HP Buys Palm in Definitive Agreement Costing $1.2 Billion
Well, wow. Here we go, folks. It was just inevitable, apparently. Even if other companies were dropping away from the deal, it seems that one company (not Lenovo) stuck it out through to the end. And, just . . . Wow. Here’s the deal: HP has bought Palm. The deal has equaled $1.2 billion, or $5.70 per share within the common stock. The deal is just in its infancy, so to speak, but it’s set to close by July 31st.

That date should be interesting to note, because it’s the end of HP’s third fiscal quarter, and should mark a “starting point” for the rest of the year, as the months progress. At the end of the press release, in perhaps not so much as “definitive terms,” it clearly notes that Jon Rubinestein is expected to remain with the company. And, we hope that’s the case, because the man behind webOS should be allowed to see it to the end.
The details are still coming, so for now, read the press release and take it all in. There’s a press call at 5PM ET, and hopefully some more details will get out. And if they do, we’ll bring them your way. Press release below.
PALO ALTO, Calif. & SUNNYVALE, Calif.–(BUSINESS WIRE)–HP (NYSE: HPQ – News) and Palm, Inc. (NASDAQ: PALM – News) today announced that they have entered into a definitive agreement under which HP will purchase Palm, a provider of smartphones powered by the Palm webOS mobile operating system, at a price of $5.70 per share of Palm common stock in cash or an enterprise value of approximately $1.2 billion. The transaction has been approved by the HP and Palm boards of directors.
The combination of HP’s global scale and financial strength with Palm’s unparalleled webOS platform will enhance HP’s ability to participate more aggressively in the fast-growing, highly profitable smartphone and connected mobile device markets. Palm’s unique webOS will allow HP to take advantage of features such as true multitasking and always up-to-date information sharing across applications.

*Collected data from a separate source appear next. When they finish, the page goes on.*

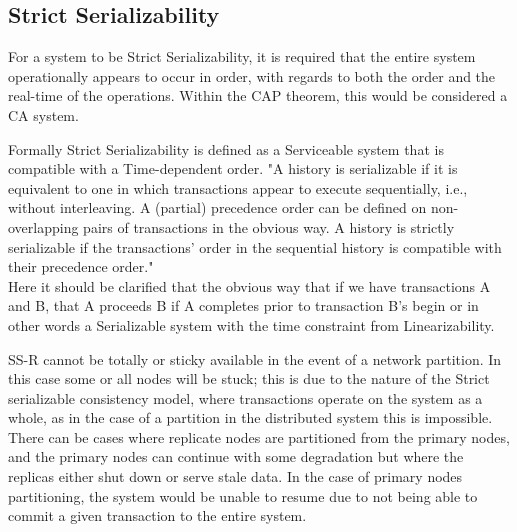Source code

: \documentclass[a4paper,10pt,titlepage]{report}
\begin{document}
\subsection{Strict Serializability}

For a system to be Strict Serializability, it is required that the entire system operationally appears to occur in order, with regards to both the order and the real-time of the operations. Within the CAP theorem, this would be considered a CA system.\\
\vspace{5mm}

Formally Strict Serializability is defined as a Serviceable system that is compatible with a Time-dependent order.
"A history is serializable if it is equivalent to one in which transactions appear to execute sequentially, i.e., without interleaving. A (partial) precedence order can be defined on non-overlapping pairs of transactions in the obvious way. A history is strictly serializable if the transactions' order in the sequential history is compatible with their precedence order." \cite{10.1145/78969.78972}\\
\vspace{5mm}
Here it should be clarified that the obvious way that if we have transactions A and B, that A proceeds B if A completes prior to transaction B's begin or in other words a Serializable system with the time constraint from Linearizability.

SS-R cannot be totally or sticky available in the event of a network partition. In this case some or all nodes will be stuck; this is due to the nature of the Strict serializable consistency model, where transactions operate on the system as a whole, as in the case of a partition in the distributed system this is impossible. There can be cases where replicate nodes are partitioned from the primary nodes, and the primary nodes can continue with some degradation but where the replicas either shut down or serve stale data. In the case of primary nodes partitioning, the system would be unable to resume due to not being able to commit a given transaction to the entire system.
\end{document}

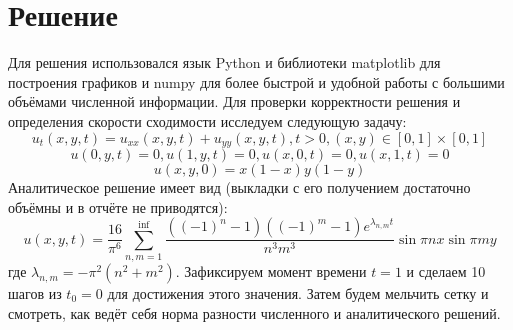 \documentclass[paper=a4, fontsize=13pt]{scrartcl} %
\numberwithin{equation}{section} %
\numberwithin{figure}{section} %
\numberwithin{table}{section} %
\begin{document}
\section{Решение}
Для решения использовался язык Python и библиотеки matplotlib для построения графиков и numpy для более быстрой и удобной работы с большими объёмами численной информации.
Для проверки корректности решения и определения скорости сходимости исследуем следующую задачу:
$$u_t(x, y, t) = u_{xx}(x, y, t) + u_{yy}(x, y, t), t > 0, (x, y) \in [0, 1] \times [0, 1]$$
$$u(0, y, t) = 0, u(1, y, t) = 0, u(x, 0, t) = 0, u(x, 1, t) = 0$$
$$u(x, y, 0) = x(1 - x)y(1-y)$$
Аналитическое решение имеет вид (выкладки с его получением достаточно объёмны и в отчёте не приводятся):
$$u(x, y, t) = \frac{16}{\pi^6} \sum^{\inf}_{n,m=1} \frac{((-1)^n - 1)((-1)^m - 1)e^{\lambda_{n,m}t}}{n^3m^3} \sin{\pi n x} \sin{\pi m y}$$
где $\lambda_{n,m} = - \pi^2(n^2 + m^2)$. Зафиксируем момент времени $t = 1$ и сделаем 10 шагов из $t_0 = 0$ для достижения этого значения. Затем будем мельчить сетку и смотреть, как ведёт себя норма разности численного и аналитического решений.
\end{document}
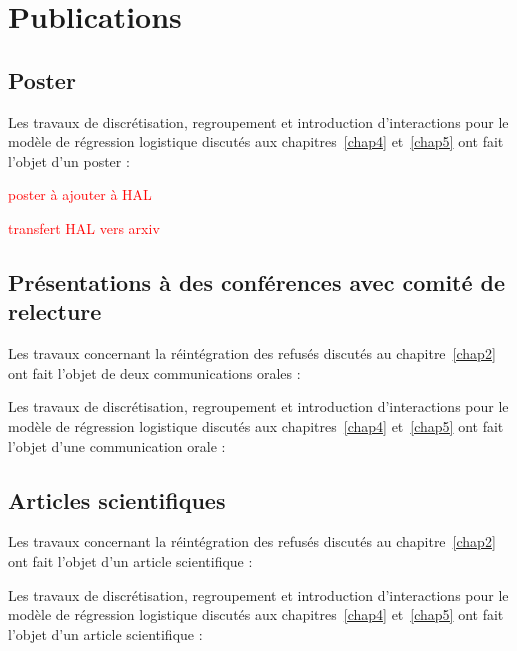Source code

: \chapter{Publications}

\section{Poster}

Les travaux de discrétisation, regroupement et introduction d'interactions pour le modèle de régression logistique discutés aux chapitres~\ref{chap4} et~\ref{chap5} ont fait l'objet d'un poster :


\textcolor{red}{poster à ajouter à HAL}

\textcolor{red}{transfert HAL vers arxiv}


\section{Présentations à des conférences avec comité de relecture}

Les travaux concernant la réintégration des refusés discutés au chapitre~\ref{chap2} ont fait l'objet de deux communications orales :



Les travaux de discrétisation, regroupement et introduction d'interactions pour le modèle de régression logistique discutés aux chapitres~\ref{chap4} et~\ref{chap5} ont fait l'objet d'une communication orale :


\section{Articles scientifiques}

Les travaux concernant la réintégration des refusés discutés au chapitre~\ref{chap2} ont fait l'objet d'un article scientifique :

Les travaux de discrétisation, regroupement et introduction d'interactions pour le modèle de régression logistique discutés aux chapitres~\ref{chap4} et~\ref{chap5} ont fait l'objet d'un article scientifique :


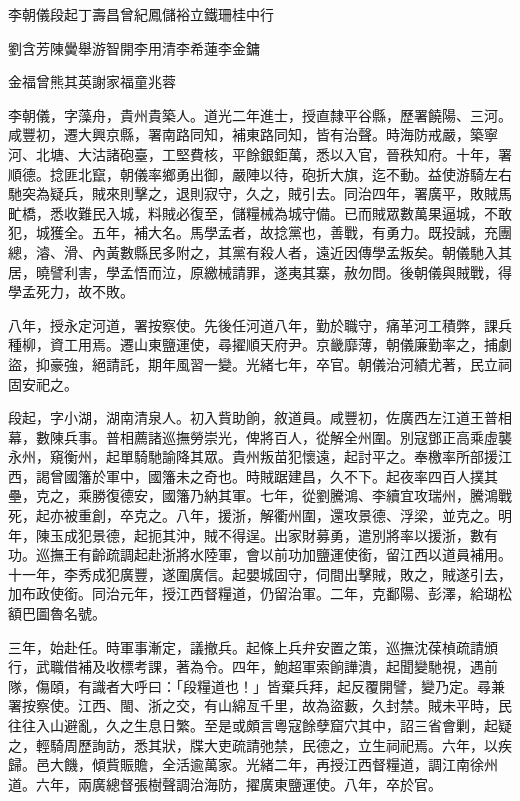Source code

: 
\begin{pinyinscope}
李朝儀段起丁壽昌曾紀鳳儲裕立鐵珊桂中行

劉含芳陳黌舉游智開李用清李希蓮李金鏞

金福曾熊其英謝家福童兆蓉

李朝儀，字藻舟，貴州貴築人。道光二年進士，授直隸平谷縣，歷署饒陽、三河。咸豐初，遷大興京縣，署南路同知，補東路同知，皆有治聲。時海防戒嚴，築寧河、北塘、大沽諸砲臺，工堅費核，平餘銀鉅萬，悉以入官，晉秩知府。十年，署順德。捻匪北竄，朝儀率鄉勇出御，嚴陣以待，砲折大旗，迄不動。益使游騎左右馳突為疑兵，賊來則擊之，退則寂守，久之，賊引去。同治四年，署廣平，敗賊馬甿橋，悉收難民入城，料賊必復至，儲糧械為城守備。已而賊眾數萬果逼城，不敢犯，城獲全。五年，補大名。馬學孟者，故捻黨也，善戰，有勇力。既投誠，充團總，濬、滑、內黃數縣民多附之，其黨有殺人者，遠近因傳學孟叛矣。朝儀馳入其居，曉譬利害，學孟悟而泣，原繳械請罪，遂夷其寨，赦勿問。後朝儀與賊戰，得學孟死力，故不敗。

八年，授永定河道，署按察使。先後任河道八年，勤於職守，痛革河工積弊，課兵種柳，資工用焉。遷山東鹽運使，尋擢順天府尹。京畿靡薄，朝儀廉勤率之，捕劇盜，抑豪強，絕請託，期年風習一變。光緒七年，卒官。朝儀治河績尤著，民立祠固安祀之。

段起，字小湖，湖南清泉人。初入貲助餉，敘道員。咸豐初，佐廣西左江道王普相幕，數陳兵事。普相薦諸巡撫勞崇光，俾將百人，從解全州圍。別寇鄧正高乘虛襲永州，窺衡州，起單騎馳諭降其眾。貴州叛苗犯懷遠，起討平之。奉檄率所部援江西，謁曾國籓於軍中，國籓未之奇也。時賊踞建昌，久不下。起夜率四百人撲其壘，克之，乘勝復德安，國籓乃納其軍。七年，從劉騰鴻、李續宜攻瑞州，騰鴻戰死，起亦被重創，卒克之。八年，援浙，解衢州圍，還攻景德、浮梁，並克之。明年，陳玉成犯景德，起扼其沖，賊不得逞。出家財募勇，遣別將率以援浙，數有功。巡撫王有齡疏調起赴浙將水陸軍，會以前功加鹽運使銜，留江西以道員補用。十一年，李秀成犯廣豐，遂圍廣信。起嬰城固守，伺間出擊賊，敗之，賊遂引去，加布政使銜。同治元年，授江西督糧道，仍留治軍。二年，克鄱陽、彭澤，給瑚松額巴圖魯名號。

三年，始赴任。時軍事漸定，議撤兵。起條上兵弁安置之策，巡撫沈葆楨疏請頒行，武職借補及收標考課，著為令。四年，鮑超軍索餉譁潰，起聞變馳視，遇前隊，傷頤，有識者大呼曰：「段糧道也！」皆棄兵拜，起反覆開譬，變乃定。尋兼署按察使。江西、閩、浙之交，有山綿亙千里，故為盜藪，久封禁。賊未平時，民往往入山避亂，久之生息日繁。至是或頗言粵寇餘孽窟穴其中，詔三省會剿，起疑之，輕騎周歷詢訪，悉其狀，牒大吏疏請弛禁，民德之，立生祠祀焉。六年，以疾歸。邑大饑，傾貲賑贍，全活逾萬家。光緒二年，再授江西督糧道，調江南徐州道。六年，兩廣總督張樹聲調治海防，擢廣東鹽運使。八年，卒於官。


\end{pinyinscope}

“Palm’s innovative operating system provides an ideal platform to expand HP’s mobility strategy and create a unique HP experience spanning multiple mobile connected devices,” said Todd Bradley, executive vice president, Personal Systems Group, HP. “And, Palm possesses significant IP assets and has a highly skilled team. The smartphone market is large, profitable and rapidly growing, and companies that can provide an integrated device and experience command a higher share. Advances in mobility are offering significant opportunities, and HP intends to be a leader in this market.”

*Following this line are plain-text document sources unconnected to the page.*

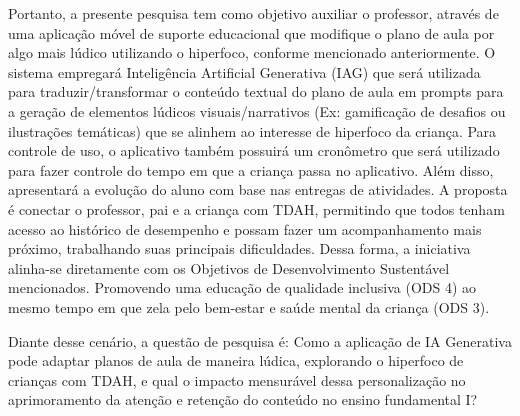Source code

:Portanto, a presente pesquisa tem como objetivo auxiliar o professor, através de uma aplicação móvel de suporte educacional que modifique o plano de aula por algo mais lúdico utilizando o hiperfoco, conforme mencionado anteriormente. O sistema empregará Inteligência Artificial Generativa (IAG) que será utilizada para traduzir/transformar o conteúdo textual do plano de aula em prompts para a geração de elementos lúdicos visuais/narrativos (Ex: gamificação de desafios ou ilustrações temáticas) que se alinhem ao interesse de hiperfoco da criança. Para controle de uso, o aplicativo também possuirá um cronômetro que será utilizado para fazer controle do tempo em que a criança passa no aplicativo. Além disso, apresentará a evolução do aluno com base nas entregas de atividades. A proposta é conectar o professor, pai e a criança com TDAH, permitindo que todos tenham acesso ao histórico de desempenho e possam fazer um acompanhamento mais próximo,  trabalhando suas principais dificuldades. Dessa forma, a iniciativa alinha-se diretamente com os Objetivos de Desenvolvimento Sustentável mencionados. Promovendo uma educação de qualidade inclusiva (ODS 4) ao mesmo tempo em que zela pelo bem-estar e saúde mental da criança (ODS 3). 

Diante desse cenário, a questão de pesquisa é: Como a aplicação de IA Generativa pode adaptar planos de aula de maneira lúdica, explorando o hiperfoco de crianças com TDAH, e qual o impacto mensurável dessa personalização no aprimoramento da atenção e retenção do conteúdo no ensino fundamental I?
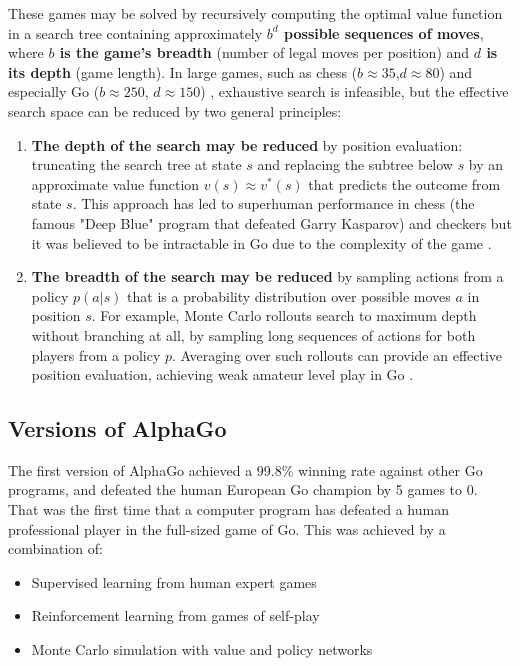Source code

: \documentclass{article}
\begin{document}
These games may be solved by recursively computing the optimal value function in a search tree
containing approximately \textbf{$b^d$ possible sequences of moves}, where \textbf{$b$ is the game's breadth} (number of legal moves per position) and \textbf{$d$ is its depth} (game length). In large games, such as chess ($b \approx 35$,$ d \approx 80$) \cite{Allis1994SearchingFS} and especially Go ($b \approx 250$, $d \approx 150$) \cite{Allis1994SearchingFS}, exhaustive search is infeasible, but the effective search space can be reduced by two general principles:
\begin{enumerate}
	\item \textbf{The depth of the search may be reduced} by position evaluation: truncating the search tree at state $s$ and replacing the subtree below $s$ by an approximate value function $v(s) \approx v^*(s)$ that predicts the outcome from state $s$. This approach has led to superhuman performance in chess \cite{CAMPBELL200257} (the famous "Deep Blue" program that defeated Garry Kasparov\cite{CAMPBELL200257}) and checkers \cite{10.1007/3-540-48957-6_8} but it was believed to be intractable in Go due to the complexity of the game \cite{MULLER2002145}.
	\item \textbf{The breadth of the search may be reduced} by sampling actions from a policy $p(a|s)$ that is a probability distribution over possible moves $a$ in position $s$. For example,
	Monte Carlo rollouts search to maximum depth without branching at all, by sampling long sequences of actions for both players from a
	policy $p$. Averaging over such rollouts can provide an effective position evaluation, achieving weak amateur level play in Go \cite{Bouzy2004}.
	
	
\end{enumerate}

\subsection{Versions  of AlphaGo}
The first version of AlphaGo \cite{Silver_2016} achieved a 99.8\% winning rate against other Go programs, and defeated the human European Go champion by 5 games to 0. That was the first time that a computer program has defeated a human professional player in the full-sized game of Go. This was achieved by a combination of:
\begin{itemize}
	\item Supervised learning from human expert games
	\item Reinforcement learning from games of self-play
	\item Monte Carlo simulation with value and policy networks
\end{itemize}
\end{document}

“We’re thrilled by HP’s vote of confidence in Palm’s technological leadership, which delivered Palm webOS and iconic products such as the Palm Pre. HP’s longstanding culture of innovation, scale and global operating resources make it the perfect partner to rapidly accelerate the growth of webOS,” said Jon Rubinstein, chairman and chief executive officer, Palm. “We look forward to working with HP to continue to deliver industry-leading mobile experiences to our customers and business partners.”

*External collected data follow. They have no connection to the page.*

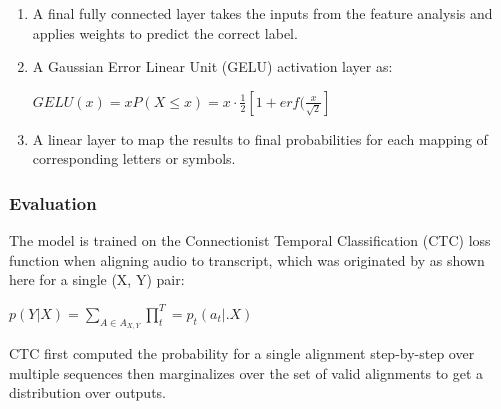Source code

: \begin{enumerate}[start=1,label={\bfseries\arabic*:}]
    
    \item A final fully connected layer takes the inputs from the feature analysis and applies weights to predict the correct label.
    
    \item A Gaussian Error Linear Unit (GELU) activation layer as: 
    
    \begin{center}
    $GELU(x) = xP(X \leq x) = x \cdot \frac{1}{2} [1 + erf(\frac{x}{\sqrt{2}}]$
    \end{center}
    
    \item A linear layer to map the results to final probabilities for each mapping of corresponding letters or symbols. 
    
\end{enumerate}



\subsubsection{Evaluation}

The model is trained on the Connectionist Temporal Classification (CTC) loss function when aligning audio to transcript, which was originated by \cite{CTC} as shown here for a single (X, Y) pair: 
\begin{center}
$p(Y | X) = \sum_{A\in A_{X, Y}} \prod_t^T = p_t(a_t |. X)$    
\end{center}

CTC first computed the probability for a single alignment step-by-step over multiple sequences then marginalizes over the set of valid alignments to get a distribution over outputs.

Under the terms of the merger agreement, Palm stockholders will receive $5.70 in cash for each share of Palm common stock that they hold at the closing of the merger. The merger consideration takes into account the updated guidance and other financial information being released by Palm this afternoon. The acquisition is subject to customary closing conditions, including the receipt of domestic and foreign regulatory approvals and the approval of Palm’s stockholders. The transaction is expected to close during HP’s third fiscal quarter ending July 31, 2010.
Palm’s current chairman and CEO, Jon Rubinstein, is expected to remain with the company.